The Color Management UI even looks much like what I had designed, even down to a problem in one dialog that I worried about but they apparently didn't fix.
In this dialog, the selection mechanism -- the listbox of settings -- behaves as both the mechanism for choice and the "display" of the current setting. This is risky, because if you change your choice, but don't hit "apply," you don't know which setting is shared across the apps. And the "current" setting has to be in view at all times. I don't have any clue what that big "Show Saved Color Settings Files" button is for -- that wasn't in the original designs. I imagine it's there to fix some problem, like providing a mechanism for adding items to the listbox? -- but I can't tell from here.
I really like the color settings icon, though. Quite excellent. And the many risky features we were going out on a limb with are in there, as planned, like color management being "on" by default, to ensure visual consistency across the applications. The shared swatch problem was a profound one, too, with major problems blocking us as I left (e.g., it's not obvious how to solve this when some apps are built knowing only about pixels, and have no objects on the page, and others have structured art content). I don't know how well it all works, of course, and will stay tuned for more review details on that front.
PDF presets are getting less "splash" in the reviews, but it's going to be a big consistency win for users in day-to-day publishing workflows. PDF is inherently difficult to understand, as it's a technical standard, but at least the consistent UI will make it easier for prepress houses to tell customers what to choose when they save files.
In the reviews I read so far of the Suite as a whole, Photoshop is getting the most attention, with InDesign second. The most interesting aspect of this is that PS's new features aren't things I knew about. The big debate topic was a feature to support menu customization, on the theory that users were overloaded by features and would like to "turn off" some items. I found some articles suggesting only power users do this, but the research was a bit equivocal and hard to apply. The UI team in general was dubious about this, but the marketing folks were adamant and convinced engineering, I believe. This is now a feature bullet that's almost nowhere to be found in the press -- it's not gone (I found it in one place) so I assume it didn't test well or wasn't deemed salesworthy copy by the end of the development cycle.

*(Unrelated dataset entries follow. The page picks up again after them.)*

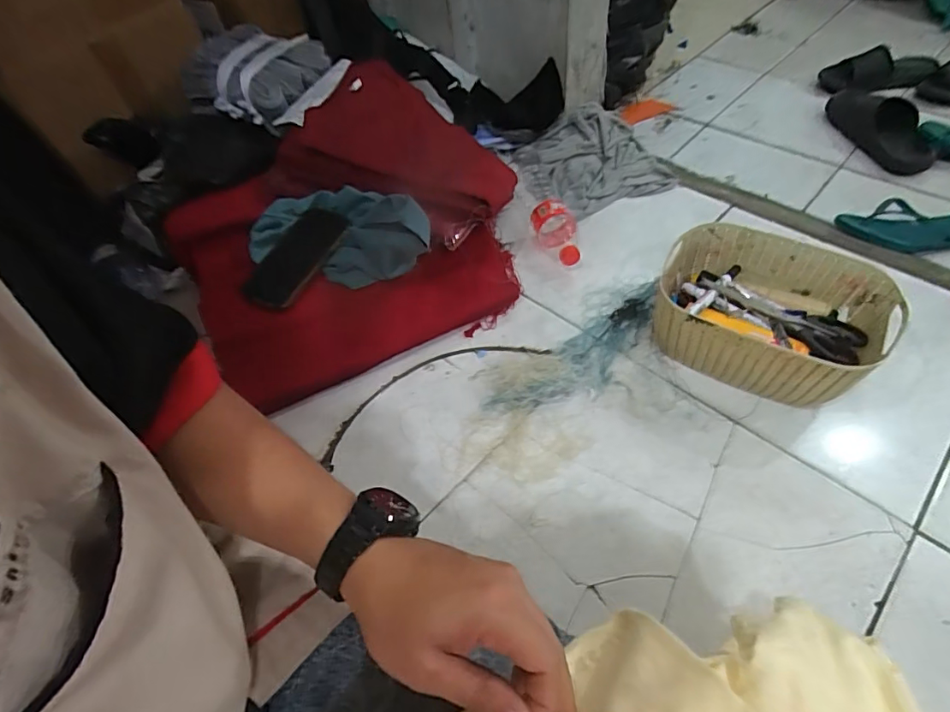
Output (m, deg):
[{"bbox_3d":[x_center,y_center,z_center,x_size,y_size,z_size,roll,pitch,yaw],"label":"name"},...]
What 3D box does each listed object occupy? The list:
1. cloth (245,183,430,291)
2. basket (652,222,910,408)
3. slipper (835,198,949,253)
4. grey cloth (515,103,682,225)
[{"bbox_3d":[-0.179,-0.178,0.676,0.285,0.098,0.118,14,56,17],"label":"cloth"},{"bbox_3d":[0.367,-0.047,0.638,0.252,0.111,0.201,19,56,19],"label":"basket"},{"bbox_3d":[0.750,-0.220,0.842,0.238,0.059,0.078,-6,53,2],"label":"slipper"},{"bbox_3d":[0.211,-0.370,0.929,0.265,0.074,0.229,-20,53,-10],"label":"grey cloth"}]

All of this is speculation, of course.
Wednesday, May 04, 2005
Monday, May 02, 2005
This is the InfoVis 2005 Contest Call for Entries (due July 15); this is the description of the dataset and tasks for this year. For example:
1. Characterize correlations or other patterns among two or more variables in the data. For example:
What products lead to growth in other products or industries? What contributes to companies moving, and what characterizes the moves?
2. Characterize clusters of products, industries, sales, regions, and/or companies. For example:
What geographical areas developed in a similar manner or have similar characteristics? What product combinations tend to be produced by a company, or in a region?